By integrating over x in the volume of interest V and over t from 0 to t⁺, Eq. (24) becomes:

$$p\left({\mathbf{x}}^{\prime },t^{\prime }\right)={\int }_0^{t^{+}}\mathit{dt}{\int }_{V}d\mathbf{x}\rho \left(\mathbf{x}\right)\left[G\nabla \cdot \left(\frac{1}{\rho \left(\mathbf{x}\right)}\nabla p\left(\mathbf{x},t\right)\right)-p\left(\mathbf{x},t\right)\nabla \cdot \left(\frac{1}{\rho \left(\mathbf{x}\right)}\nabla G\right)\right]+{\int }_0^{t^{+}}\mathit{dt}{\int }_{V}d\mathbf{x}\frac{1}{c^2\left(\mathbf{x}\right)}\left[p\left(\mathbf{x},t\right)\frac{{\partial }^{2}G}{\partial t^2}-G\frac{{\partial }^{2}p\left(\mathbf{x},t\right)}{\partial t^2}\right]$$ (25)

In the absence of acoustic boundary conditions, the first integral vanishes, and Eq. (25) can be simplified to:

$$p\left(\mathbf{x\prime },t\prime \right)={\int }_{V}d\mathbf{x}{\left(\frac{1}{c^2\left(\mathbf{x}\right)}\left[p\left(\mathbf{x},t\right)\frac{\partial G}{\partial t}-G\frac{\partial p\left(\mathbf{x},t\right)}{\partial t}\right]\right|}_{t=0}$$ (26)
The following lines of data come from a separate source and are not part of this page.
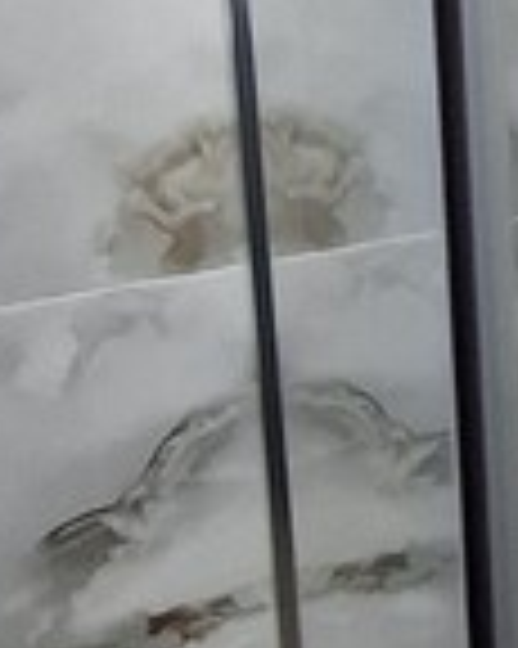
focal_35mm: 90
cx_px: 1194
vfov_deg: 20.2
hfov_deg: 13.3
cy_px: -90
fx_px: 1727
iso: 160
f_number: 2.2
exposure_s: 1/25
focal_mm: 1.74
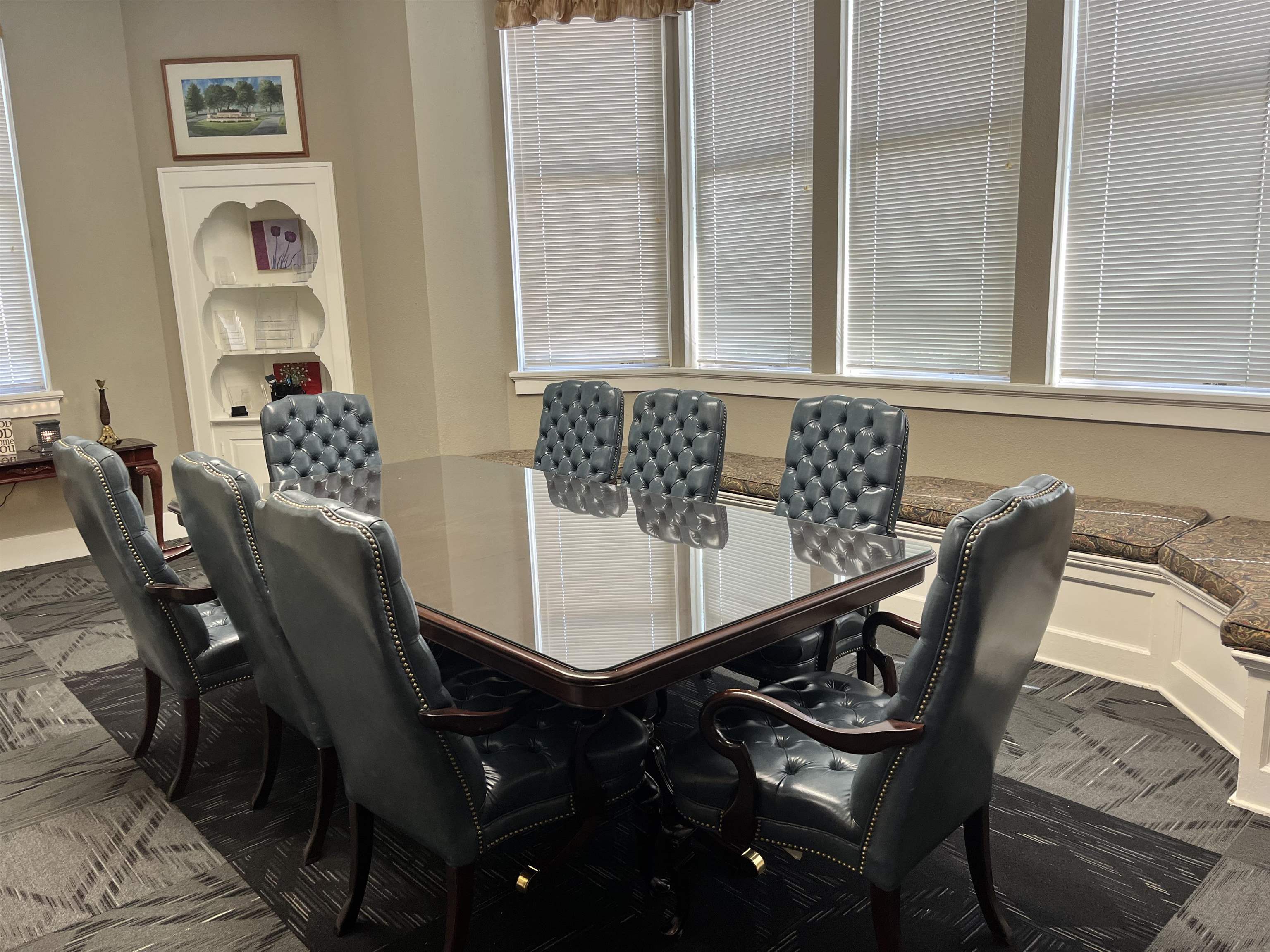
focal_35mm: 26
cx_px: 635
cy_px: 476
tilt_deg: -11.1
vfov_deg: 53.1
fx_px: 954
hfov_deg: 67.3
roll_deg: +2.3
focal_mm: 5.1
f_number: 1.6
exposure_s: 1/120
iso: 100
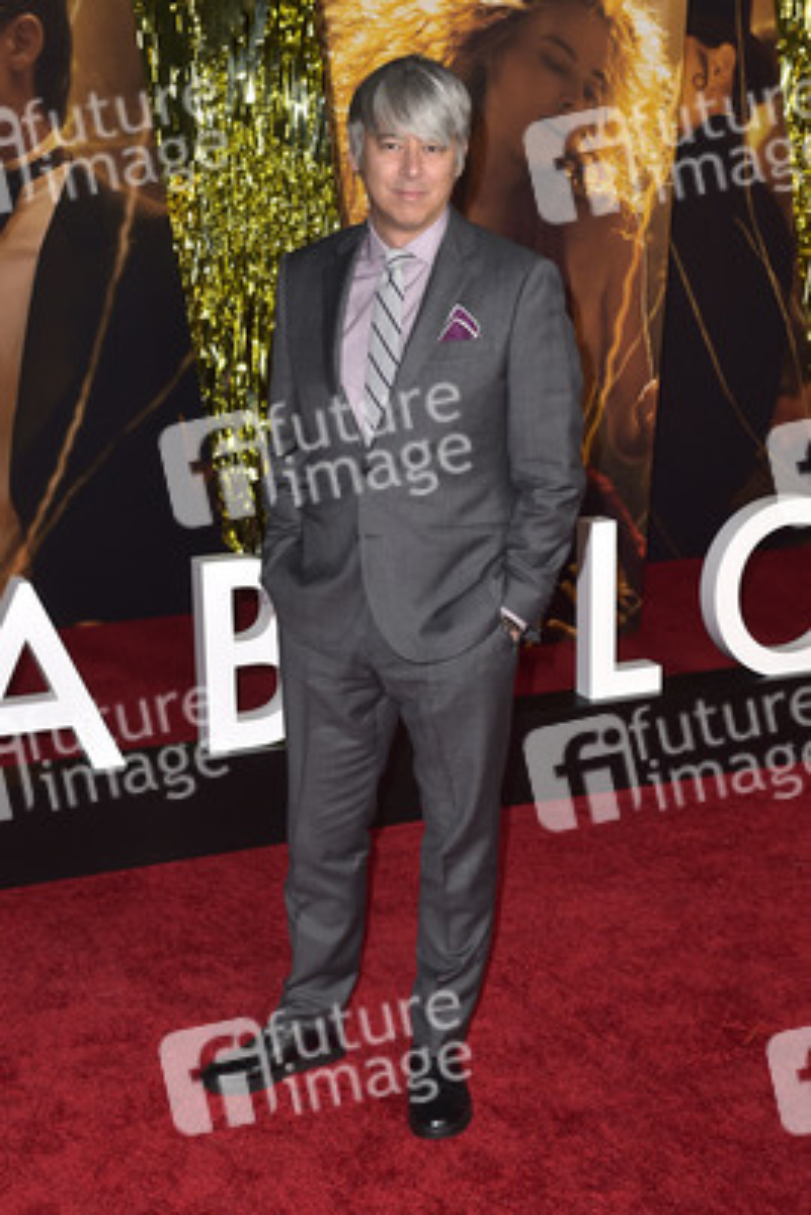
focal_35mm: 50
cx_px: 406
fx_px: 1688
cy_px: 608
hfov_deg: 27.0
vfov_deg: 39.6
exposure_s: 1/250
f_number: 6.3
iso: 800
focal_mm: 50
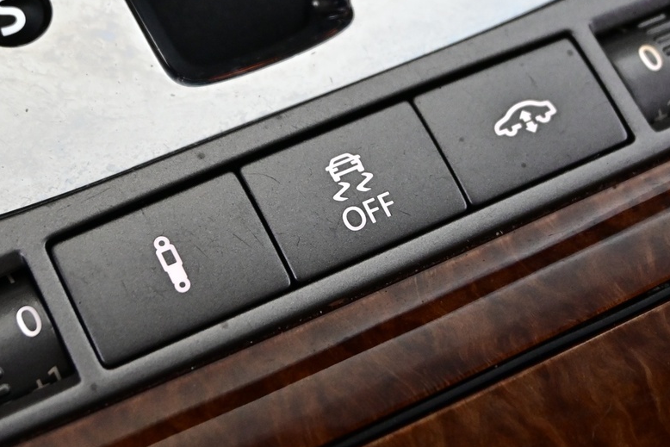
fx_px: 1453
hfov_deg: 26.0
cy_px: 219
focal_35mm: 78
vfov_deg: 17.5
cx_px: 351
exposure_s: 1/40
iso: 2200
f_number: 4.2
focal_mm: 25
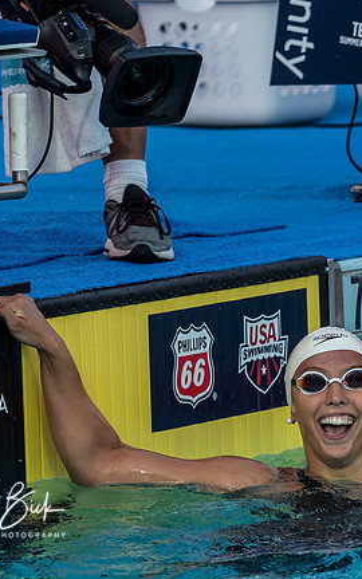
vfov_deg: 4.9
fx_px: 6756
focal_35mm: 428
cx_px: 340
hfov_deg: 3.1
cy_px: 432
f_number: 3.5
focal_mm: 100
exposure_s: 1/1000
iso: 500
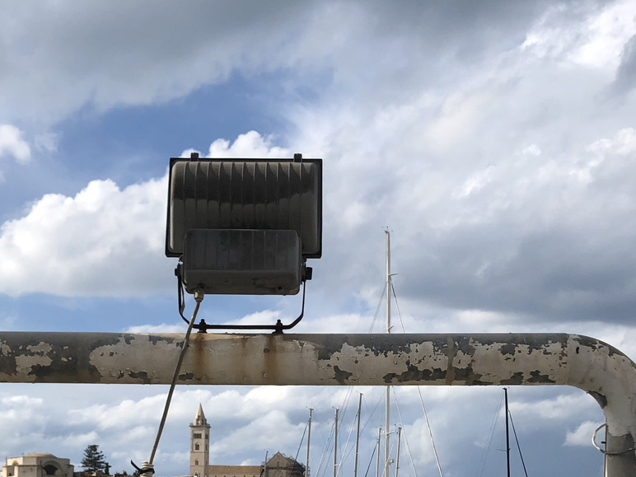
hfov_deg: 33.2
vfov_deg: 24.0
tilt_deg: +2.2
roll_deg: +0.2
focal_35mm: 58
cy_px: 487
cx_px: 289
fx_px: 1066
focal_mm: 4
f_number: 1.8
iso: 25
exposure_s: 1/3247
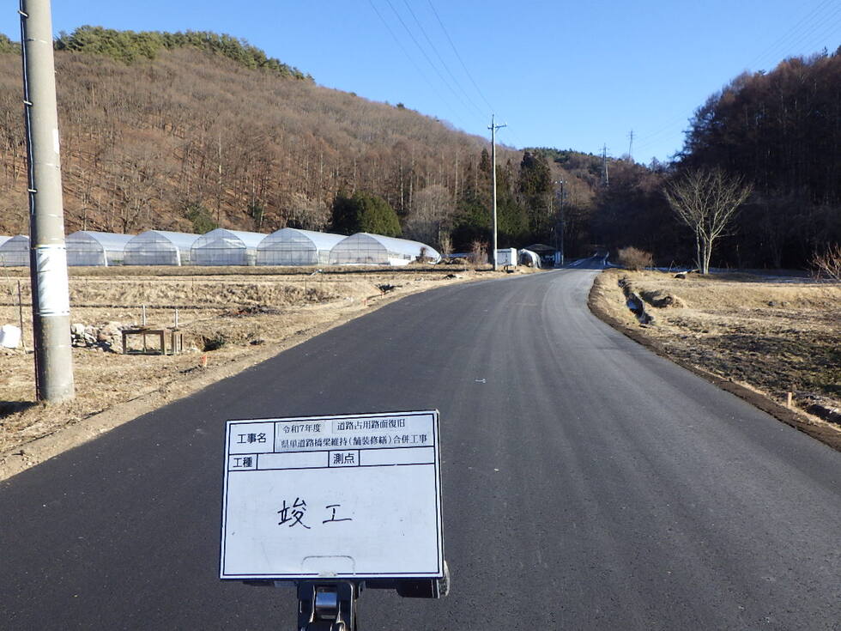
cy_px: 316
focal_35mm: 28
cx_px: 420
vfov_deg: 49.7
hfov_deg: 63.4
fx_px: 680
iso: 125
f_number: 4.2
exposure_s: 1/400
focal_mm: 5
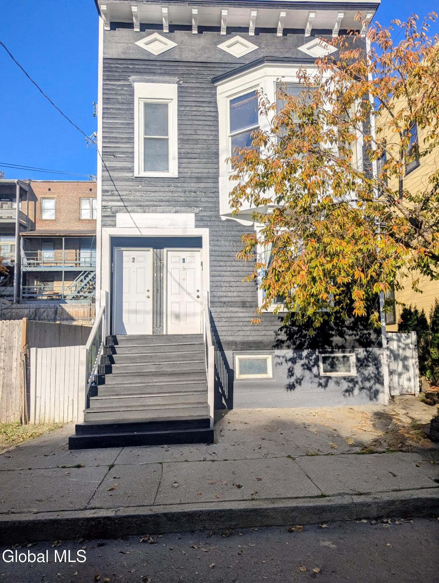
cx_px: 220
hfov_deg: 56.9
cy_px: 292
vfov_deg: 71.5
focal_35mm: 24
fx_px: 405
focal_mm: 6.81
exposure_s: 1/4348
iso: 42
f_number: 1.85
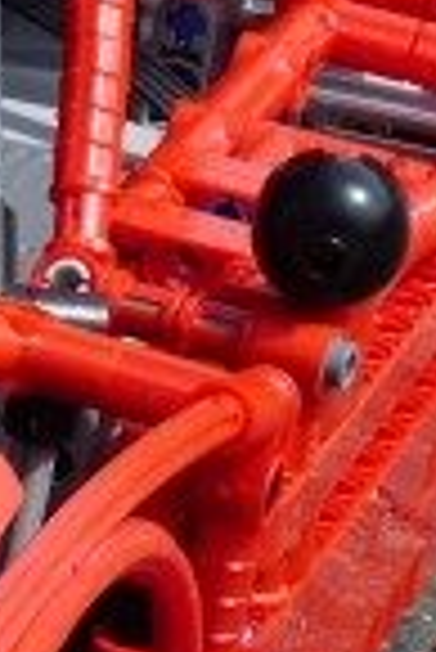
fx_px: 6125
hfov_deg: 4.0
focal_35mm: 338
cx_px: -710
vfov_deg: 6.1
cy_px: 558
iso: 100
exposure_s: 1/400
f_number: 5.6
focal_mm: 10.4
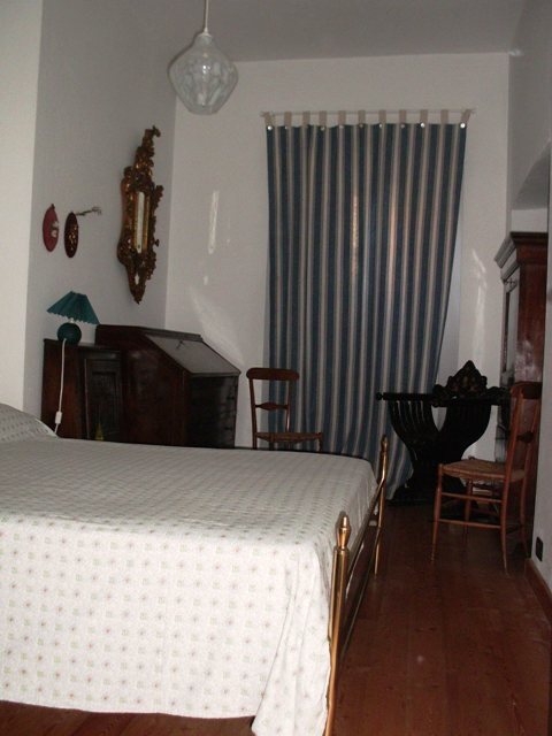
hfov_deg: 39.7
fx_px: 765
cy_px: 368
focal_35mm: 36
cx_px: 276
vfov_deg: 51.4
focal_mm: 6.3
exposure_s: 1/60
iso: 200
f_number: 2.9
With initial conditions presented in Eq. (22), Eq. (26) can be written as:

$$p\left(\mathbf{x\prime },t\prime \right)={\int }_V\frac{p_0\left(\mathbf{x}\right)}{c^2\left(\mathbf{x}\right)}\frac{\partial G}{\partial t}d\mathbf{x}$$ (27)

Finally, Eq. (27) can be rewritten as Eq. (2) by interchanging the variables $\mathbf{x}$ and $\mathbf{x\prime }$, as well as t and t′.

Data availability

Data will be made available on request.